*WORK INSTRUCTIONS*:
Your output should be the line with "dentaduras y otras condiciones bucales." followed by every remaining line of the entries, reproduced exactly.

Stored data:
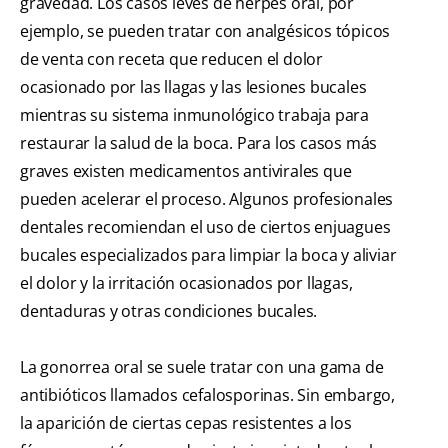
gravedad. Los casos leves de herpes oral, por
ejemplo, se pueden tratar con analgésicos tópicos
de venta con receta que reducen el dolor
ocasionado por las llagas y las lesiones bucales
mientras su sistema inmunológico trabaja para
restaurar la salud de la boca. Para los casos más
graves existen medicamentos antivirales que
pueden acelerar el proceso. Algunos profesionales
dentales recomiendan el uso de ciertos enjuagues
bucales especializados para limpiar la boca y aliviar
el dolor y la irritación ocasionados por llagas,
dentaduras y otras condiciones bucales.
La gonorrea oral se suele tratar con una gama de
antibióticos llamados cefalosporinas. Sin embargo,
la aparición de ciertas cepas resistentes a los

*TASK RESPONSE*:
dentaduras y otras condiciones bucales.
La gonorrea oral se suele tratar con una gama de
antibióticos llamados cefalosporinas. Sin embargo,
la aparición de ciertas cepas resistentes a los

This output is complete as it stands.